Understanding Your Risks and Protecting Your Rights!

Trump’s recent ramped up Immigration “enforcement” policies, Immigration and Customs Enforcement (ICE) raids and arrests have left many Immigrants feeling fear and anxiety about their safety and security here in America, the land of Immigrants! As a result, many are making contingency plans in case of arrest and detention. And while Immigration advocates and attorneys like myself provide vital advice and assistance to many in need, for most Immigrations without legal status, current Immigration laws provide few, if any legal options. As a result, advocacy groups like the Immigrant Defense Project focus on spreading awareness of Immigrants’ rights throughout Communities in case of contact with Immigration authorities or ICE. You can download the latest IDP’s KNOW YOUR RIGHTS with ICE advisory by visiting our website at: and clicking on the Immigration Newsletter link.


Question: My husband and I, along with our 2 kids came here to Florida as tourists in 2012 and my brother offered my husband a really good job in his warehouse, so we stayed here. We don’t have Florida driver’s licenses or social security cards, but we have to get around so we use your international driving permit. But for the past few months we are getting more and more worried with the new laws and hearing about all the immigration arrests on the news and are starting to feel like we and our kids aren’t safe here anymore. Last night we talked about the possibility of leaving and going home so we don’t get deported. But our concerns are that our kids will have problems adjusting back in Jamaica and are so confused about what to do. We really want to know, is it better to leave now instead of risking getting deported or better to stay in America? 

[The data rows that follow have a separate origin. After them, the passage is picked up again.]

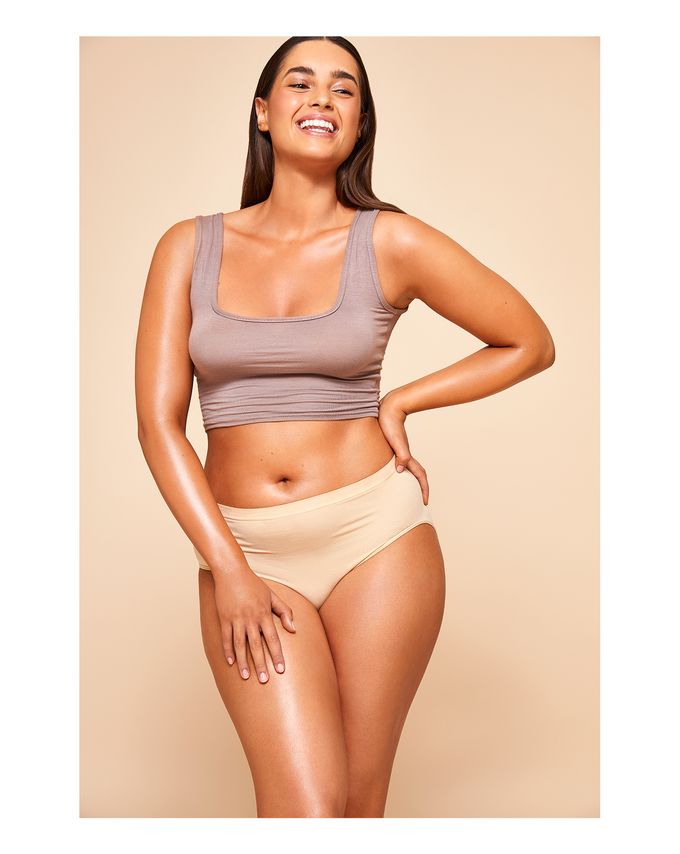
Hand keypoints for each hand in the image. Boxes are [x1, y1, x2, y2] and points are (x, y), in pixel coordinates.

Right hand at [211, 566, 295, 682]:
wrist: (232, 572)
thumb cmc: (253, 584)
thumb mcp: (272, 595)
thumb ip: (284, 611)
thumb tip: (293, 629)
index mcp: (264, 614)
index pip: (273, 639)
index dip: (277, 655)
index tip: (280, 670)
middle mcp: (251, 618)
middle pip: (256, 645)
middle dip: (261, 664)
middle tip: (264, 680)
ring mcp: (236, 619)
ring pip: (240, 645)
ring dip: (243, 662)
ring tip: (245, 676)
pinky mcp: (224, 618)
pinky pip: (226, 638)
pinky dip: (228, 651)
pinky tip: (231, 663)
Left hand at [378, 391, 429, 505]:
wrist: (388, 408)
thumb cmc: (389, 423)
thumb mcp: (395, 440)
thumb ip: (400, 455)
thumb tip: (400, 470)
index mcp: (406, 456)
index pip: (419, 476)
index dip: (423, 489)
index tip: (424, 502)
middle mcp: (405, 455)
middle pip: (418, 474)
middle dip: (421, 488)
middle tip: (421, 500)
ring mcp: (400, 451)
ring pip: (409, 469)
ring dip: (412, 480)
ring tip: (409, 491)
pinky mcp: (393, 447)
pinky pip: (400, 463)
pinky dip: (402, 471)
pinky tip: (395, 473)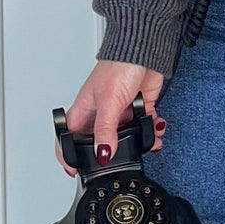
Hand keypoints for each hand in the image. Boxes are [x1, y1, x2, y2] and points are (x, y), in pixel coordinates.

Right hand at [56, 58, 168, 176]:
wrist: (145, 51)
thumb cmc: (119, 66)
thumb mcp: (108, 103)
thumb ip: (105, 131)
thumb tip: (102, 155)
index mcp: (83, 111)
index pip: (69, 139)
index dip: (69, 157)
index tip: (77, 172)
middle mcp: (100, 113)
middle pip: (100, 143)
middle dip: (112, 154)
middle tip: (122, 160)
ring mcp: (120, 112)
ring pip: (126, 138)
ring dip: (138, 143)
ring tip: (147, 143)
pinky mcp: (138, 109)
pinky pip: (143, 128)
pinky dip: (151, 131)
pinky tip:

Answer: That is a very common and concerning question lately, which is not well understood by many Immigrants. First, it’s important to understand that the legal consequences of overstaying your lawful period of authorized stay (I-94) and then leaving the U.S., compared with that of being deported are about the same:

Overstaying your Visa: Once an Immigrant has remained in the U.S. for 365 days or more past their authorized stay, leaves the U.S., he or she is “barred” from re-entering the U.S. again for 10 years.

Deportation: Once an Immigrant is deported from the U.S. he or she is usually “barred” from re-entering the U.S. again for 10 years. There are lesser “bars” depending upon the circumstances, 20 years for some criminal violations and permanent “bars” others.

No attorney can legally advise you to break U.S. laws by remaining in the U.S. past your authorized stay, but it’s clear to see that the consequences of leaving the U.S.  voluntarily after being here for a year or more, compared with those resulting from deportation are the same. In many cases, Immigrants determine that the benefits of staying here and hoping for some Immigration reform in the future far outweigh the risks of being arrested and consequences of being deported. More clearly stated, many Immigrants feel that on a practical level, there is no benefit in “self deporting” and one could argue that they would be right.

So in your case, given the information provided, you would want to weigh the risks and benefits of leaving and determine what is best for your family.